Izzy Lepone 21 January 2026

SEND spending expected to more than double, IFS says

SEND spending expected to more than double, IFS says image
© Daisy Daisy / Shutterstock.com.

Special educational needs and disabilities (SEND) spending could more than double from 2015 to 2028, research has found.

According to the Institute for Fiscal Studies’ (IFS) new report, the increase in SEND spending in schools is due to the ‘rapid’ rise in demand for Education, Health and Care Plans (EHCPs).

The report, titled ‘Annual report on education spending in England: 2025–26’, notes that the Office for Budget Responsibility (OBR) has forecasted a further £6bn gap between the amount spent by councils on SEND and the funding they will receive from Government in 2028–29.

Councils surpassed planned spending on schools by roughly £500m in 2024–25 and around £900m in 2025–26, which ‘almost certainly relates to overspending on high needs by local authorities’, according to the IFS.

How the Government seeks to reform the SEND system ‘will be the most important factor shaping the budget pressures on all schools in England in coming years’, the report reads.

Luke Sibieta, IFS Research Fellow and the author of the report, warned that it was ‘crunch time’.

‘The current system is increasingly costly and failing to deliver for everyone.

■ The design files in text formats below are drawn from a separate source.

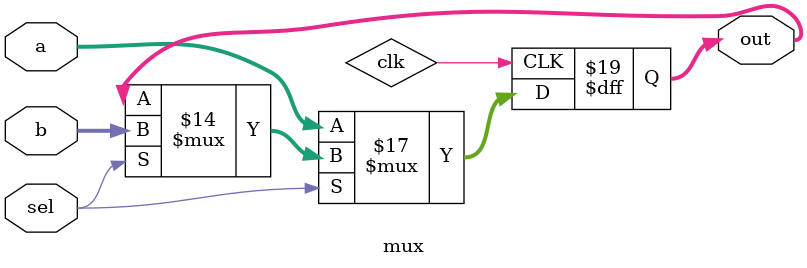
<source format=v>
module mux( 
input [4:0] a, b,
input sel,
output [4:0] out );
// When sel=0, assign a to out. 
// When sel=1, assign b to out. 
// When sel=2, assign a | b to out. 
// When sel=3, assign a & b to out. 
always @(posedge clk) begin
  if (sel == 0) begin
    out <= a;
  end else begin
    if (sel == 1) begin
      out <= b;
    end else begin
      if (sel == 2) begin
        out <= a | b;
      end else begin
        if (sel == 3) begin
          out <= a & b;
        end
      end
    end
  end
end
endmodule

</source>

Whether the Government can both put the system on a stronger long-term footing, and manage to generate shorter-term savings, will be a crucial test for the forthcoming schools white paper,’ he said.

Cllr Amanda Hopgood, Chair of the Local Government Association’s Children, Young People and Families Committee, urged the Government to ensure that the upcoming Schools White Paper establishes reforms that improve inclusion in mainstream schools, as well as supporting greater inclusivity in the early years.

She added: ‘Despite spending on SEND massively increasing over the last decade, the educational attainment of children with SEND has failed to improve, while councils continue to build up huge deficits related to SEND spending.’